- **Required action**: Copy out each line below that has the word "expression" in it.

Start of Data shown

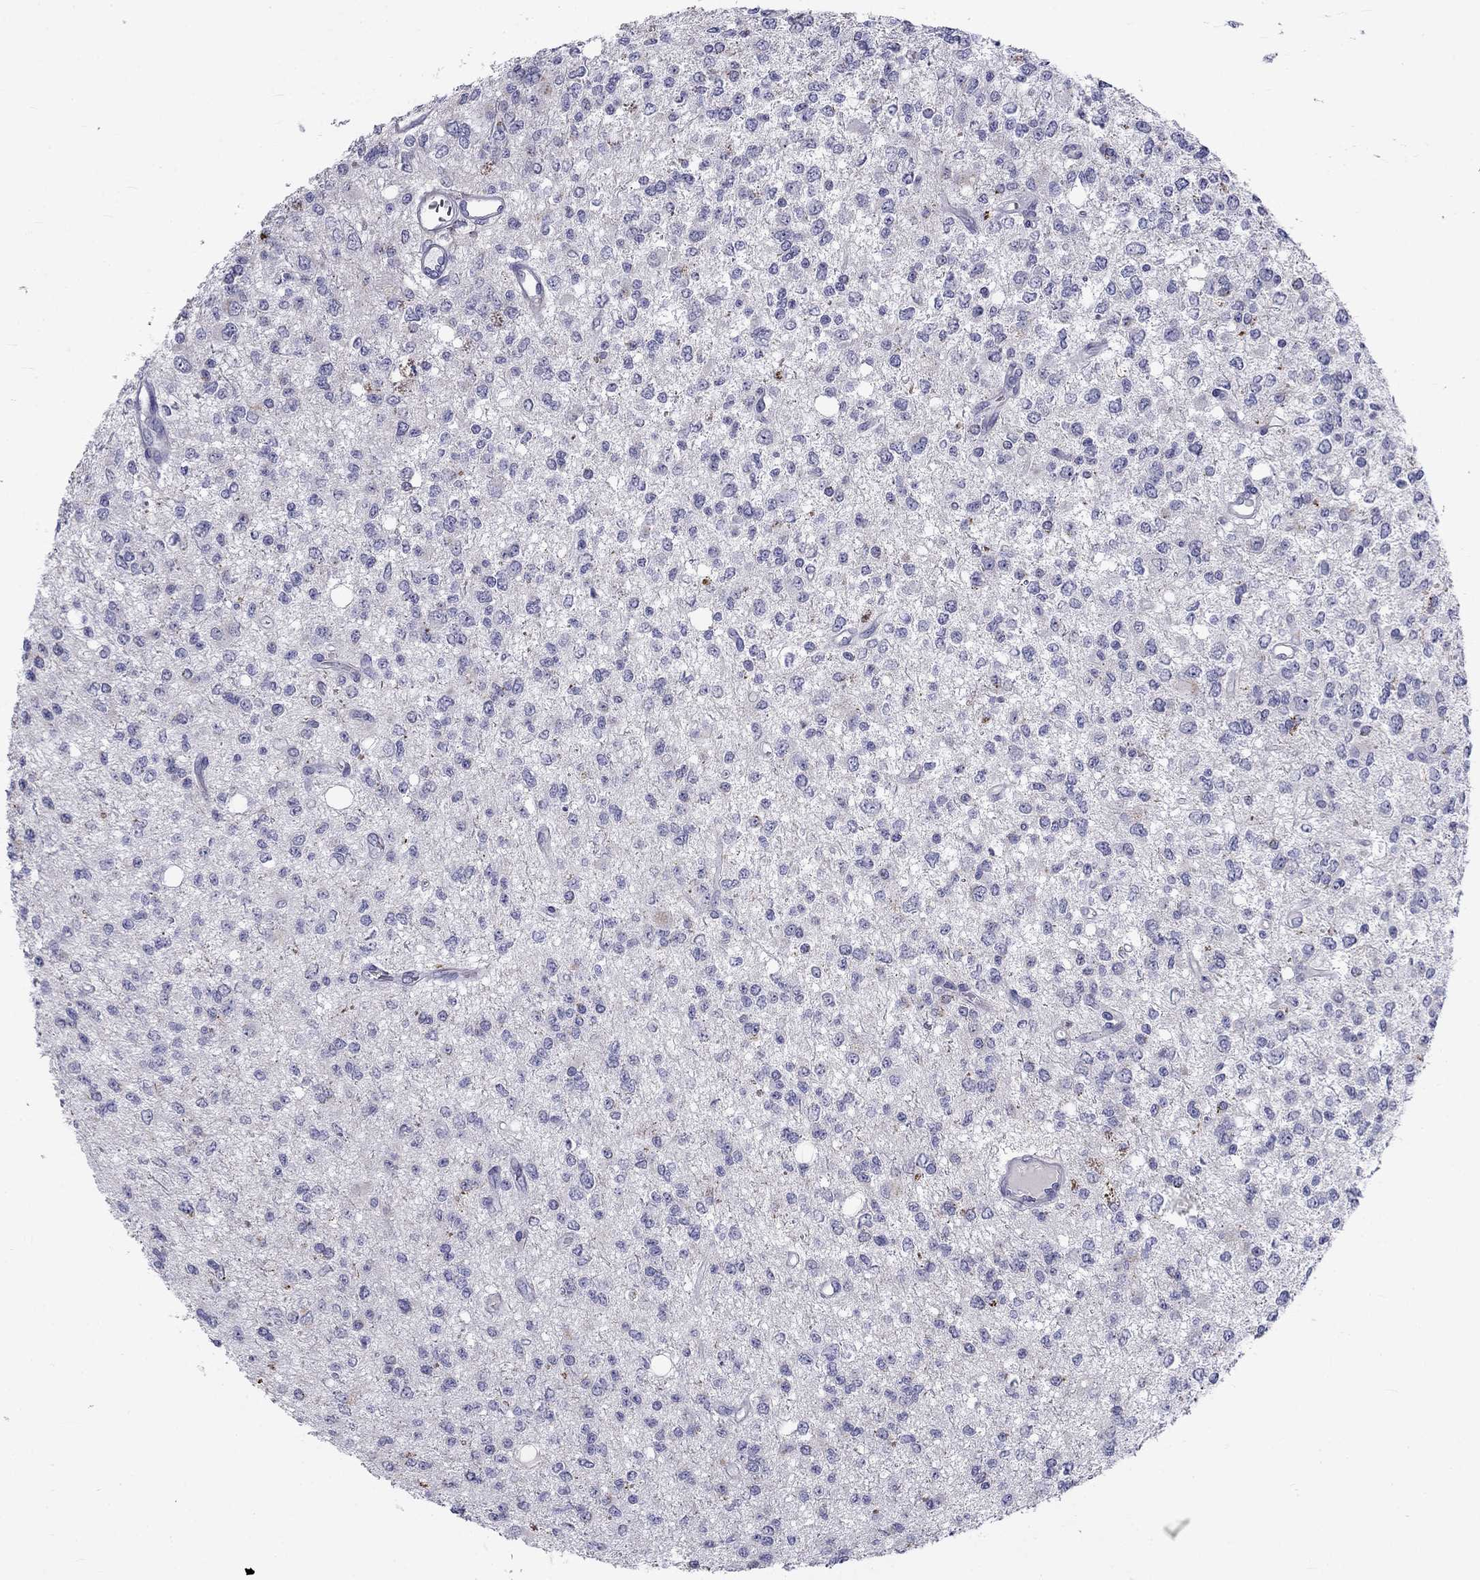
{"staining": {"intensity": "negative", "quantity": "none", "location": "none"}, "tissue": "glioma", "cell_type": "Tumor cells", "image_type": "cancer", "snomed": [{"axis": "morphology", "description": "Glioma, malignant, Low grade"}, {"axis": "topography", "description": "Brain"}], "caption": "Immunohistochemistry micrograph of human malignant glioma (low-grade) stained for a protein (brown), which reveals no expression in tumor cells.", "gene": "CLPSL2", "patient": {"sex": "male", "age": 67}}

End of Data shown
Start of Data shown

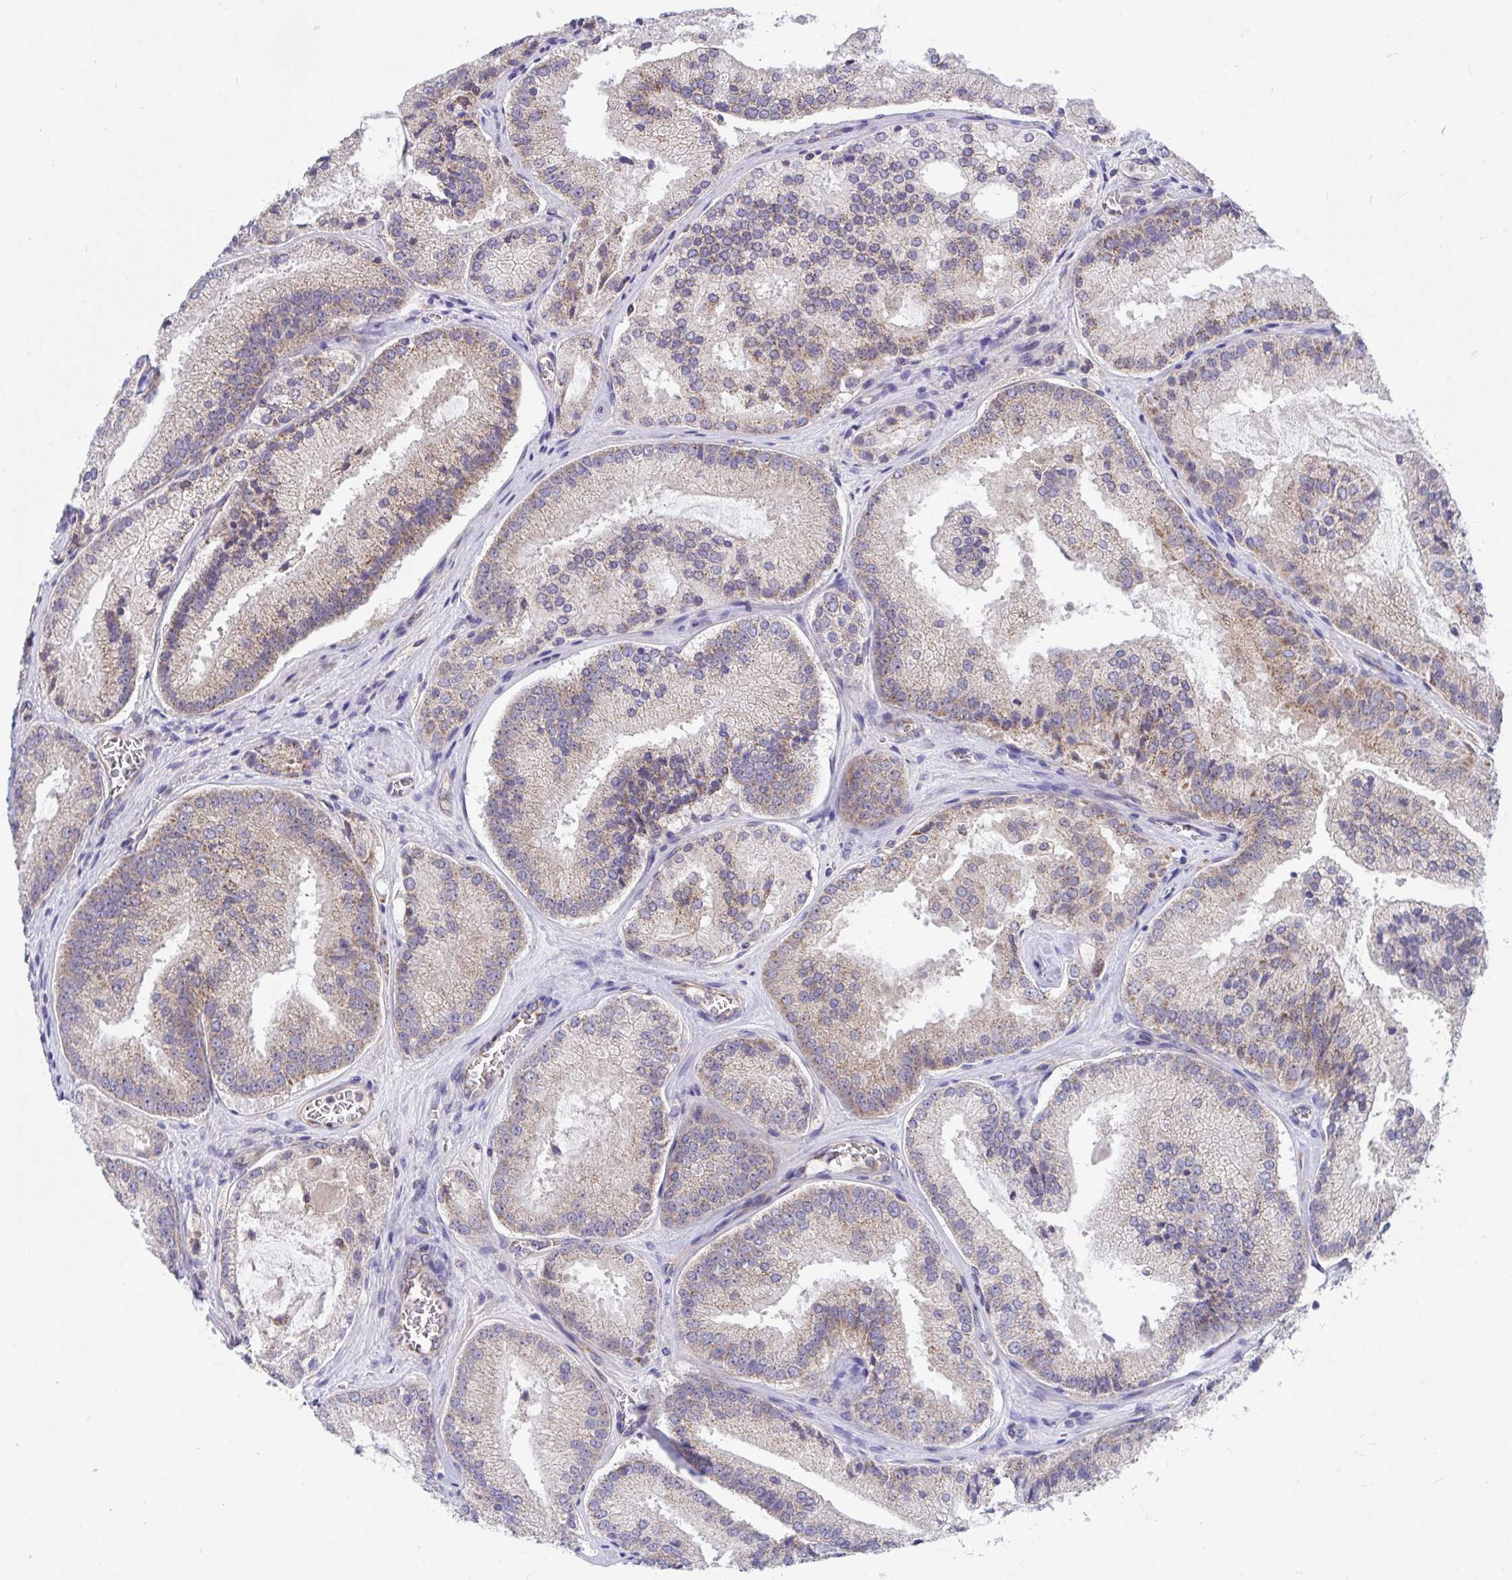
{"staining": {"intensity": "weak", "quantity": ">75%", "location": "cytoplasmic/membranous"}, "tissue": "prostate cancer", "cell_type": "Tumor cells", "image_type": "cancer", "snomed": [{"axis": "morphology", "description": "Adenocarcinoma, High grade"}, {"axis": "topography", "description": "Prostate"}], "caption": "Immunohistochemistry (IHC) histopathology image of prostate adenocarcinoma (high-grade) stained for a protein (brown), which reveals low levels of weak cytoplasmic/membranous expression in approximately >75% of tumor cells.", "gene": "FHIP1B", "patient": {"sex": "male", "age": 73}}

End of Data shown
Start of Data shown

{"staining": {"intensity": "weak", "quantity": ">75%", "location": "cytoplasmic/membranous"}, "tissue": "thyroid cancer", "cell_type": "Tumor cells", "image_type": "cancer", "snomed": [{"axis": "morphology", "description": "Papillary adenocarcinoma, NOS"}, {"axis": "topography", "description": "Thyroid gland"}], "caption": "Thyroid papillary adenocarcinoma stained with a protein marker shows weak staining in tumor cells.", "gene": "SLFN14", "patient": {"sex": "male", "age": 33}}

End of Data shown

- **Exercise output**:
{"staining": {"intensity": "negative", "quantity": "none", "location": "none"}, "tissue": "glioma", "cell_type": "Tumor cells", "image_type": "cancer", "snomed": [{"axis": "morphology", "description": "Glioma, malignant, Low grade"}, {"axis": "topography", "description": "Brain"}], "caption": "Immunohistochemistry micrograph of human malignant glioma (low-grade) stained for a protein (brown), which reveals no expression in tumor cells.", "gene": "CLPSL2", "patient": {"sex": "male", "age": 67}}
{"staining": {"intensity": "weak", "quantity": ">75%", "location": "cytoplasmic/membranous"}, "tissue": "prostate cancer", "cell_type": "Tumor cells", "image_type": "cancer", "snomed": [{"axis": "morphology", "description": "Adenocarcinoma, High grade"}, {"axis": "topography", "description": "Prostate"}], "caption": "Immunohistochemistry (IHC) histopathology image of prostate adenocarcinoma (high-grade) stained for a protein (brown), which reveals low levels of weak cytoplasmic/membranous expression in approximately >75% of tumor cells.", "gene": "FHIP1B", "patient": {"sex": "male", "age": 73}}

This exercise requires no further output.